A dor que cabeça que não sara
"Se eu te achei linda de cachecol, imagina o que os caras não devem dizer pra você nesse verão, você de shortinhos".
Pronto. Foi o suficiente para a minha paciência, que já estava curta graças à insistência inconveniente do cara que acabou me dizendo isso, estourar. Eu não só me senti um pedaço de carne, mas um daquelas bem baratas - já que os caras, todos, todos eles, devem dizer isso aí pra mim toda hora.
Foi o estopim para um esculacho virtual, via Whatsapp, que - espero eu - terminou com uma série de conversas pseudo-românticas mas com um cunho de objetivação enorme.
A mulher é vista como um produto a ser consumido e que, portanto, deve satisfazer necessidades e vontades do consumidor, doravante o homem. Nesse caso, como a vontade do homem era ter à disposição pernas e coxas fartas para olhar (e quem sabe dar aquela encoxadinha disfarçada no metrô), a requisição foi bem objetiva: gosto do verão porque as mulheres usam shortinhos.
Não porque estão com calor. Não porque estão confortáveis. Não porque gostam da peça de roupa X ou Y (já desconsiderando todas as maldades da mídia por impor determinadas roupas que só servem a um tipo de beleza). Não porque simplesmente são livres.

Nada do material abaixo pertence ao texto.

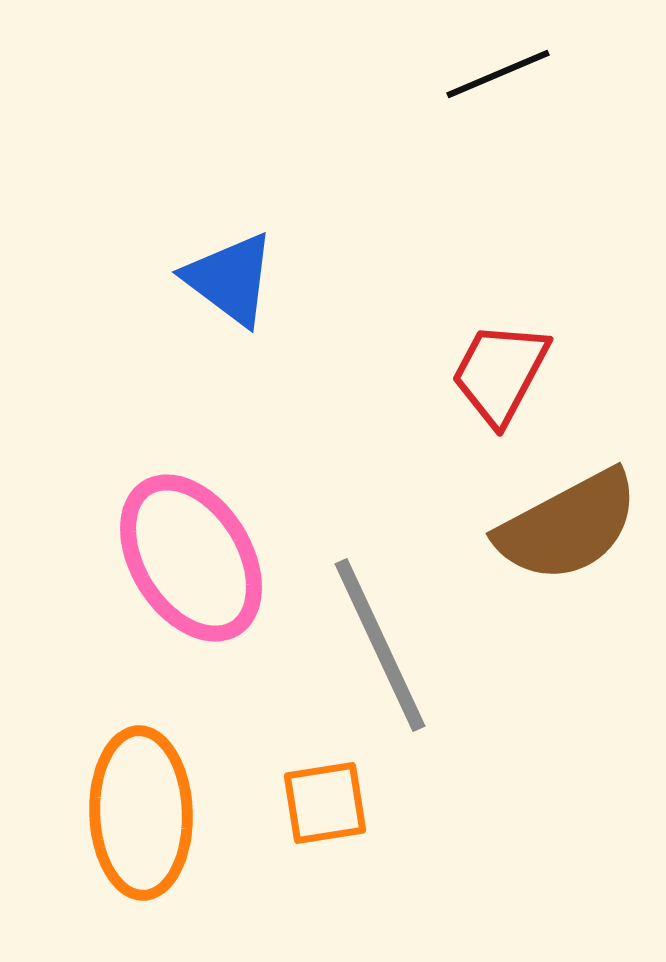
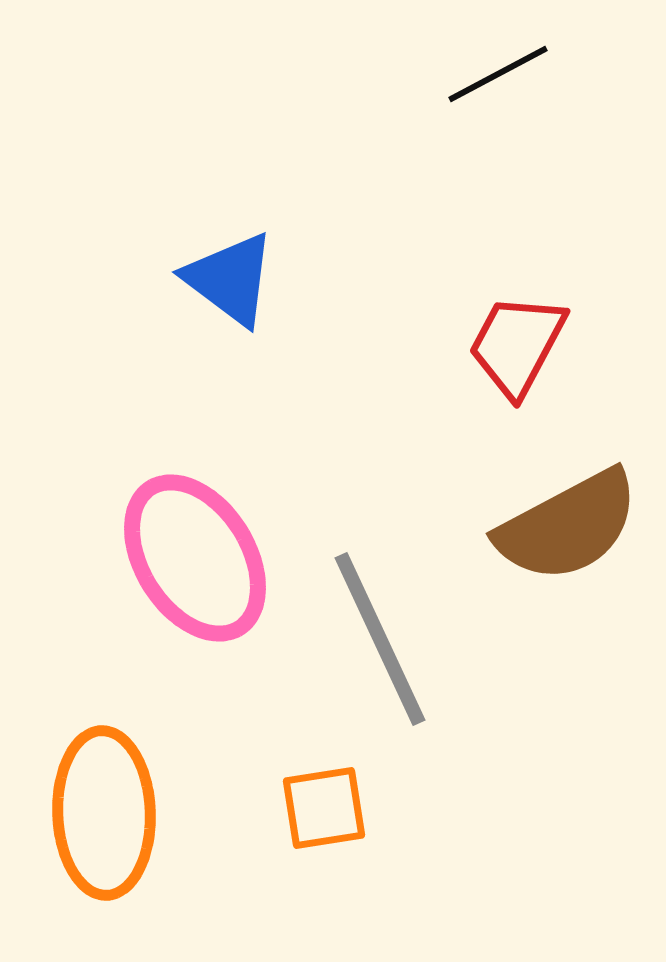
black line: rotated 5 degrees counterclockwise
red trapezoid: moved 17 px right, 28 px up
pink ellipse: moved 4 px right
gray line: moved 6 px up
orange square: moved 1 px left, 5 px down
orange ellipse: moved 37 px left
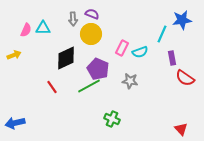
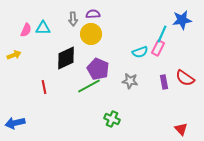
purple semicircle: moved 1 px right; rotated 24 degrees counterclockwise
pink rectangle: moved 36 px right
purple rectangle: moved 8 px left, 24 px down
red line: moved 8 px left; rotated 24 degrees clockwise
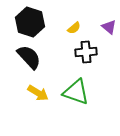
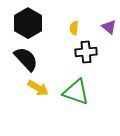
black hexagon: moved 2 px left, 1 px down; rotated 12 degrees clockwise
yellow semicircle: rotated 136 degrees clockwise
black semicircle: moved 3 px left, 2 px down
yellow arrow: moved 5 px up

Apenas para satisfazer uma necessidade.
Talvez essa conversa tenha sido a responsável pela minha grande procrastinação do dia - não que eu precisasse - e por reforçar a dorzinha de cabeça que já me incomodava o dia inteiro. Motivo? TPM. Sim, porque além de tudo, temos que lidar com empecilhos físicos mensalmente que são considerados, muitas vezes, frescura. Com ela, a tristeza, o arrependimento, o "eu estou uma baleia" aparecem e deixam a gente mais vulnerável a esse tipo de cara, a esse tipo de papo, que parece lisonjeiro mas na verdade só colabora para destruir, cedo ou tarde, a nossa autoestima.
Sim, porque não importa o que eu penso sobre verão ou inverno, sobre as roupas que eu uso ou nem mesmo se o tal cara já me viu ou não de fato de shortinhos, ou se um dia vai. Só importa a demanda do consumidor, só importa o objetivo final, haja a dor que houver, reforçada, sempre, como uma dor de cabeça da TPM que não passa com remédio, uma dor recorrente que você sabe que vai voltar no mês que vem, na esquina que vem, na aula que vem, todo dia, durante toda a sua vida, dizendo que roupa você vai usar e por qual motivo. E se reclamar, vira a chata do feminismo - como eu tenho me nomeado, ultimamente.